In a Better University idea, student Rosie Horton describes the current system as “outdated”, explaining her frustration with the process: “Too many students try to access the portal at the same time and the system crashes, leaving students stressed and often missing out on modules as they spend up to an hour trying to log in.”
A Facebook group for History students includes several offers of “financial reimbursement” in return for a module swap.
Miss Horton is offering a solution to the problem: “I would like our university to revise the system, and split module enrolment into faculties. For example, Modern Languages would enrol on Monday, Politics and Music on Tuesday etc. This would limit the amount of students trying to log on and would hopefully stop the portal crashing.”
A third-year History student told this paper that “History enrolment is nothing short of hell on earth”.
Adding that it was “no surprise” that some of their peers had resorted to paying to get the module they wanted, as they know the importance of enrolling on a subject they have an interest in.
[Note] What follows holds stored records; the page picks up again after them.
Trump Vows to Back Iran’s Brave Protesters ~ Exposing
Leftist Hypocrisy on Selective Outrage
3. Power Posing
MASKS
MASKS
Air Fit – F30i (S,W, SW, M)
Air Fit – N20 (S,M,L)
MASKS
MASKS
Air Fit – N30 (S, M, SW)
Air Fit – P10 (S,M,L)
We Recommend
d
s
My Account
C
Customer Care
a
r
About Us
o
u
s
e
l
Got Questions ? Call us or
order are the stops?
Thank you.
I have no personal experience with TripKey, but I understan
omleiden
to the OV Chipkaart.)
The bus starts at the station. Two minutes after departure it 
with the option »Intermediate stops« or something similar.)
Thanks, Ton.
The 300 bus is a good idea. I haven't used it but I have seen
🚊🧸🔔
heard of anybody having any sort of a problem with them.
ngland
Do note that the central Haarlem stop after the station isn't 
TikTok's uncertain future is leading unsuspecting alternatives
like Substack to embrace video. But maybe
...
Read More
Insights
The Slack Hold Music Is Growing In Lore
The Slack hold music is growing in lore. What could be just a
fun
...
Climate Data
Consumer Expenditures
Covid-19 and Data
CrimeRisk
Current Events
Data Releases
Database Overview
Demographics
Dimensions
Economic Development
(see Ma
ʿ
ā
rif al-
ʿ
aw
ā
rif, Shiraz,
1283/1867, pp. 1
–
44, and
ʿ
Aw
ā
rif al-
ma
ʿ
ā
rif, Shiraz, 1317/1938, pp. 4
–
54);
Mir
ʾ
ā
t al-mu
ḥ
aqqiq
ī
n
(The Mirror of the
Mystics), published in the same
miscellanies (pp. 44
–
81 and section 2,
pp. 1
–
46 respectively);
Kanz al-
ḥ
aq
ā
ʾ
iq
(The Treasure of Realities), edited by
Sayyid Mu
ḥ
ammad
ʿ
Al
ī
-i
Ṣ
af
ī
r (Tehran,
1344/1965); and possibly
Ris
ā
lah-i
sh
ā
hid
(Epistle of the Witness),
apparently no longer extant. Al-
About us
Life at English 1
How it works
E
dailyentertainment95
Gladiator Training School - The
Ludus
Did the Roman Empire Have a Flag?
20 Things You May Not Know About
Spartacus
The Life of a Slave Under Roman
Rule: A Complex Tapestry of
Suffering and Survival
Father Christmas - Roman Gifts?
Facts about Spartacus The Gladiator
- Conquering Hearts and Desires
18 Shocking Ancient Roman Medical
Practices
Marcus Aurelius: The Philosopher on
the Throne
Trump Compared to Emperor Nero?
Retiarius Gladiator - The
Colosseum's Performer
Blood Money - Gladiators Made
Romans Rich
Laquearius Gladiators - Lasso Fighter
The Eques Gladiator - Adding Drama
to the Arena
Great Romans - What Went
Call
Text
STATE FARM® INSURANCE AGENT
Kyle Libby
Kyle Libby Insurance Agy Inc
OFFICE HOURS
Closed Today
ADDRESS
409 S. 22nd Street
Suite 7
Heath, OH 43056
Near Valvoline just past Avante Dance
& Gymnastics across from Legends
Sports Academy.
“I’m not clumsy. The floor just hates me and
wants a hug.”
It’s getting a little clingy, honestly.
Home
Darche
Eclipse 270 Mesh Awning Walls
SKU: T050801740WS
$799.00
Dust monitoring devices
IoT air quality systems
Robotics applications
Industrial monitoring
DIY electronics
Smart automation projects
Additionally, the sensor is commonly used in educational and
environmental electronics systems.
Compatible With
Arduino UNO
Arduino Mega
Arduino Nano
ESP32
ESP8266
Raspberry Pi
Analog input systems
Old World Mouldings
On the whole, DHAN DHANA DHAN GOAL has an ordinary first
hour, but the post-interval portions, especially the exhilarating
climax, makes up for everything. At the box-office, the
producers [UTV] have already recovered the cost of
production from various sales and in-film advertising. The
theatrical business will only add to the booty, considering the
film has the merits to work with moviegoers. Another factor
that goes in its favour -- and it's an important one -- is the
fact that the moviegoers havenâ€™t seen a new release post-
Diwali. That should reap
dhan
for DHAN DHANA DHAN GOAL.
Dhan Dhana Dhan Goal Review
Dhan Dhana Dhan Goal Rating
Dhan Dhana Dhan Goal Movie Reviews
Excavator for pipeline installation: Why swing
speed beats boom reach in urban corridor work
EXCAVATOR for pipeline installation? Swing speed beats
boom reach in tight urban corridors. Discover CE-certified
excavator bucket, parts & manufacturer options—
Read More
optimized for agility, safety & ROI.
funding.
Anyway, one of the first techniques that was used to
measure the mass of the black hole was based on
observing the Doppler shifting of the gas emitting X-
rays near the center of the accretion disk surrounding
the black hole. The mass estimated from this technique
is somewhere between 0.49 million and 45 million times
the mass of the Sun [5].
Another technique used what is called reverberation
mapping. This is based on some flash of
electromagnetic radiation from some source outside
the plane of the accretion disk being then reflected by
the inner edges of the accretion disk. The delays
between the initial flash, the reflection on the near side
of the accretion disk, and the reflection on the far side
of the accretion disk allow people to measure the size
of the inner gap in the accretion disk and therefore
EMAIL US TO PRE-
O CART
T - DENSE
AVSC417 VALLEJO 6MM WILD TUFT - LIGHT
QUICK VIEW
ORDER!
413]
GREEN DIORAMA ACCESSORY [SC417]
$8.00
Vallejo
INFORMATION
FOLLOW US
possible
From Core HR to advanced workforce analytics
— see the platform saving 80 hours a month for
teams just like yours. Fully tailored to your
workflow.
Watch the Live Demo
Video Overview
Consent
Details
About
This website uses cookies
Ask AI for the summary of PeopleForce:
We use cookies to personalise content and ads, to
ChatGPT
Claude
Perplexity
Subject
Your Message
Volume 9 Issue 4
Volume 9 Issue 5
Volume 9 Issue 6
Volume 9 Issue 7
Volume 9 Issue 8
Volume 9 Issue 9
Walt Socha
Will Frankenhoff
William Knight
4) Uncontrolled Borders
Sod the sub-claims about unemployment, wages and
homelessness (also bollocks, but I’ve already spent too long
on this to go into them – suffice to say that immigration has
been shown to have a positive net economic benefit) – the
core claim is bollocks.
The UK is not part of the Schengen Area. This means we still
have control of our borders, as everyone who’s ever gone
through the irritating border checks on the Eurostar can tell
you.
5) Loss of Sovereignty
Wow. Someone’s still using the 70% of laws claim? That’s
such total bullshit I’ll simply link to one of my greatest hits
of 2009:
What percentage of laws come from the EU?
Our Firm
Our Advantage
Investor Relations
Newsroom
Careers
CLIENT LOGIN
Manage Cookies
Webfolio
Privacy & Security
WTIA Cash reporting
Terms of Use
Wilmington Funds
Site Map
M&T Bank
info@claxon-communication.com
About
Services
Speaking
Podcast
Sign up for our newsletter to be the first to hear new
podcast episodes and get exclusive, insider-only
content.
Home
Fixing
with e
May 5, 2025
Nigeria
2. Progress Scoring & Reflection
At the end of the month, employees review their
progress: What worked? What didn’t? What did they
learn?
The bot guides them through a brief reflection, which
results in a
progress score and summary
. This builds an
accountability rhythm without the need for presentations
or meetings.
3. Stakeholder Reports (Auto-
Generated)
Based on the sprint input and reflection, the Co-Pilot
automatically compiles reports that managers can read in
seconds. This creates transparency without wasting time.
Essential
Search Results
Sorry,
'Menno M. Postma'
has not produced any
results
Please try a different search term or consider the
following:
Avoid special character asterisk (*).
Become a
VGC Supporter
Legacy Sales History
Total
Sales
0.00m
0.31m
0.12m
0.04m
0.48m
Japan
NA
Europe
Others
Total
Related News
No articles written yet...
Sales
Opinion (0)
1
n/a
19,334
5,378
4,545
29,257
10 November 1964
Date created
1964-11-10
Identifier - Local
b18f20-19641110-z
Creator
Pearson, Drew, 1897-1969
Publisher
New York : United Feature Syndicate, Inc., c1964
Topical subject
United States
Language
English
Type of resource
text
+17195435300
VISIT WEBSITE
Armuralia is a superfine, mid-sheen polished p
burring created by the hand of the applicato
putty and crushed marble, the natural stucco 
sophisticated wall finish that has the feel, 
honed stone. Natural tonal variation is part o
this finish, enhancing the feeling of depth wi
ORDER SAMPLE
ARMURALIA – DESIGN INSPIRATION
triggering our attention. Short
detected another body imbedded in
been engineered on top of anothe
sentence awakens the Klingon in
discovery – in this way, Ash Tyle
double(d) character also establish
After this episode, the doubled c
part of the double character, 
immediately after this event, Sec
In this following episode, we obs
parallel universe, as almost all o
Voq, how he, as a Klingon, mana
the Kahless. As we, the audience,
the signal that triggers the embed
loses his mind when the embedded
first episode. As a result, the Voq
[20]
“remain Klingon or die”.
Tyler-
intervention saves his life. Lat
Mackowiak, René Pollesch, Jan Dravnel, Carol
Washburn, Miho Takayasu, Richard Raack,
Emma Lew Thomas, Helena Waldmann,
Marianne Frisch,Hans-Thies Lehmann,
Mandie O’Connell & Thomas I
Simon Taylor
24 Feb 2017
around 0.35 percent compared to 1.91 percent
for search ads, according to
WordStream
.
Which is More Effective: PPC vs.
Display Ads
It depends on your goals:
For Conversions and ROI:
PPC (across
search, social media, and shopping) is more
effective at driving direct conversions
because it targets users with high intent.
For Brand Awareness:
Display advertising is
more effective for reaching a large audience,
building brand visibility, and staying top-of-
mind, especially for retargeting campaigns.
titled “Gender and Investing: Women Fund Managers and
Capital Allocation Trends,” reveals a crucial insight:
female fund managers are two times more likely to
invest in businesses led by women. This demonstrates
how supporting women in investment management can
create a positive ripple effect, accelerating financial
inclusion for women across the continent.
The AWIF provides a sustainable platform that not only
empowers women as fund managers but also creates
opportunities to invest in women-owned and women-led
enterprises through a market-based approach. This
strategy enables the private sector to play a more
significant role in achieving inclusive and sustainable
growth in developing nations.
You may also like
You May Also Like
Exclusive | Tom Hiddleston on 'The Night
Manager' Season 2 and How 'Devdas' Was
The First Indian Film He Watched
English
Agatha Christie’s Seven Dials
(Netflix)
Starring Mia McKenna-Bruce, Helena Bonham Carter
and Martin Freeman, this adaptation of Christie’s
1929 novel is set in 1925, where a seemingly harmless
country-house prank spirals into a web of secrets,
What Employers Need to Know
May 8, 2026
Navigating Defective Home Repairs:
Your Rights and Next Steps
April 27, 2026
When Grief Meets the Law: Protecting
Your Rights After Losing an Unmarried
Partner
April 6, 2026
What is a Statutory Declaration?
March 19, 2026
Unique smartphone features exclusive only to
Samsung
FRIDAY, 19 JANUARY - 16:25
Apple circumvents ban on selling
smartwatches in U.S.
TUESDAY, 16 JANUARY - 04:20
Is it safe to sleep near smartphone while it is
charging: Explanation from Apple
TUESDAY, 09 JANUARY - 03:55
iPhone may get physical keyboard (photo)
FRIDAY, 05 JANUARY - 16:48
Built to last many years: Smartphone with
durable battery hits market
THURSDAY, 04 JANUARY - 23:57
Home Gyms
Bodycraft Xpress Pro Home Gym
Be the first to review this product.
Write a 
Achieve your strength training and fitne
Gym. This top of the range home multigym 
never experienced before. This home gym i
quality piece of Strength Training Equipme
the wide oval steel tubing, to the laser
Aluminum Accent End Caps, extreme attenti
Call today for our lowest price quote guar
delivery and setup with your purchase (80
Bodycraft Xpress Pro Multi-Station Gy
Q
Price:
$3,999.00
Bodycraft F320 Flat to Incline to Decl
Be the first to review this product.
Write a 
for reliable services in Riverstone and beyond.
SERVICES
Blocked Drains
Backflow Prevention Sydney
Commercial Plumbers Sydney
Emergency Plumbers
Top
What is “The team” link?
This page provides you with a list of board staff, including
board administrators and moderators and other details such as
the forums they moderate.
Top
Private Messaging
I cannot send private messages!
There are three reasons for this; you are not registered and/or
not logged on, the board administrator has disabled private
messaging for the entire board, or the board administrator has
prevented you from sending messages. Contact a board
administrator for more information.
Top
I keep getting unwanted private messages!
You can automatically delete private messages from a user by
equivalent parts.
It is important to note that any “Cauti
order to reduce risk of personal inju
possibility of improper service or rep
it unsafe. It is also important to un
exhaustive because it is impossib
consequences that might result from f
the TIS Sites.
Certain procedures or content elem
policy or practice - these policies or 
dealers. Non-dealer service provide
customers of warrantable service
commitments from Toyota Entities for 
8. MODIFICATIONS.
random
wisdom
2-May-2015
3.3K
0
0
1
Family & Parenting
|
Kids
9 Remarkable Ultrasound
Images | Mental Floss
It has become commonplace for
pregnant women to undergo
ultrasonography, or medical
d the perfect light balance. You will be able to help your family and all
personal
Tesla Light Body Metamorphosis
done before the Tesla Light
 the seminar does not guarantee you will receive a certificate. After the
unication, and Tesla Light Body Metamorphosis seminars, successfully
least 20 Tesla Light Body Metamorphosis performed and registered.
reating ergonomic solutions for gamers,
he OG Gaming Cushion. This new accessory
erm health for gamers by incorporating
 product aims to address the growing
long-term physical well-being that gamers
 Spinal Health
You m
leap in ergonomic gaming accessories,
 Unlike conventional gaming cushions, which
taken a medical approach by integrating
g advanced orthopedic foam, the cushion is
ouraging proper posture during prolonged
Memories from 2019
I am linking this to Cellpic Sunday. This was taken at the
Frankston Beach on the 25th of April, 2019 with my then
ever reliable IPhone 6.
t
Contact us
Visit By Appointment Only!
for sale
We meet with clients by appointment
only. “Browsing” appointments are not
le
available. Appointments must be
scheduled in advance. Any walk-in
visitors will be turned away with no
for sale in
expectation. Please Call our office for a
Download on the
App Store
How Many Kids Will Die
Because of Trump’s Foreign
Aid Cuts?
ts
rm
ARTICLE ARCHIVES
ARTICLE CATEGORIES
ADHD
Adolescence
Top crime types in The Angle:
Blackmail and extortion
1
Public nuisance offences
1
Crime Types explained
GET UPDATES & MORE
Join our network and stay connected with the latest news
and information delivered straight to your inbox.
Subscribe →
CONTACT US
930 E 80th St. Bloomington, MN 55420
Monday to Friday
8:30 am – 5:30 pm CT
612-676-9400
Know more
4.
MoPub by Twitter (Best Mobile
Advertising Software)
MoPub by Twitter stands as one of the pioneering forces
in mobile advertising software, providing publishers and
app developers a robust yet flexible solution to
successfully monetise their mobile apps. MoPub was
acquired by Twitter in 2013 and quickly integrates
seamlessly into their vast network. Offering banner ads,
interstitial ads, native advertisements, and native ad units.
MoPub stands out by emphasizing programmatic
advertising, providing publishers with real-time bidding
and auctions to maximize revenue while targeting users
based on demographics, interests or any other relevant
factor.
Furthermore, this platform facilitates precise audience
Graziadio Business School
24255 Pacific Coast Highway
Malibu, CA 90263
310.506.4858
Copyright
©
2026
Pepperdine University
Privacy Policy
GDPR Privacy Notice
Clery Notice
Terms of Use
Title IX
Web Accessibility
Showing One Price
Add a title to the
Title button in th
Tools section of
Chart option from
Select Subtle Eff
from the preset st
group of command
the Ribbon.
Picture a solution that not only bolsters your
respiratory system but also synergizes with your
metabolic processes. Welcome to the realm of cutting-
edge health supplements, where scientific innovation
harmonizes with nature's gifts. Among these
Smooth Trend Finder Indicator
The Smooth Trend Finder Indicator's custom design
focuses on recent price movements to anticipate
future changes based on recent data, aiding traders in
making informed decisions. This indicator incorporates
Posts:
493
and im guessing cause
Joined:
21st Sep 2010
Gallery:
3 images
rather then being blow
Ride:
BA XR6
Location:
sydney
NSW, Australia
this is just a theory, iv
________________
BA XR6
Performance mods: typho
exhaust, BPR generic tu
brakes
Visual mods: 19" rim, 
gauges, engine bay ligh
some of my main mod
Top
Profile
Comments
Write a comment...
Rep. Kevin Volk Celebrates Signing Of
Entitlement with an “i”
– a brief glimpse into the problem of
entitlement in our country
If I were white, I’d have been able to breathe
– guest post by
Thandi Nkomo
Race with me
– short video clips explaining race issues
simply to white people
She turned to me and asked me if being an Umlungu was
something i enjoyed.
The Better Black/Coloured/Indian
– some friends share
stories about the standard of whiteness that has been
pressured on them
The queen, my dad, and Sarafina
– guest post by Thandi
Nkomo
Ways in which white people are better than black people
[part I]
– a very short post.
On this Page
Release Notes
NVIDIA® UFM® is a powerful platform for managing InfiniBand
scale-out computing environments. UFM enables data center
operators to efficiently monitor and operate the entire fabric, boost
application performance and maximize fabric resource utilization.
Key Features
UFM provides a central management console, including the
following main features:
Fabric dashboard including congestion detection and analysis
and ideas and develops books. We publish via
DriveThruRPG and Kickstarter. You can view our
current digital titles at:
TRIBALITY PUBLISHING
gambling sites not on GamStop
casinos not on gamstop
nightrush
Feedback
The student explained how History students have a ‘special subject’ module that counts for 1/3 of their degree and normally acts as the basis for their dissertation question, “so getting on the one you want is really important”.
Another told Leeds Student that they had changed their module five times “not to stuff I wanted to do more, but each time with the hope that if I got a better module someone would swap with me.”
Rosie Horton’s Better University Proposal includes a further suggestion of moving the enrolment start time from 9am to 12pm. “As a student in South America I was up at 4am trying to log in. 12pm is a lot more sociable for the students in America/Central and South America and wouldn’t disadvantage students the other side of the timeline, such as Hong Kong or Australia for example.”
Union Affairs Officer, Antony Haddley, also expressed his concern over the issue: “It’s not good enough that nothing has changed about module enrolment after years of complaints. As a result of this, the Exec and I met with senior University staff, including the Vice Chancellor, last week and stressed that changing the system will be one of our top priorities for the year. If this idea passes at Better Uni it will go a long way to helping make that happen.”
The Better University Forum will be held on Thursday October 25.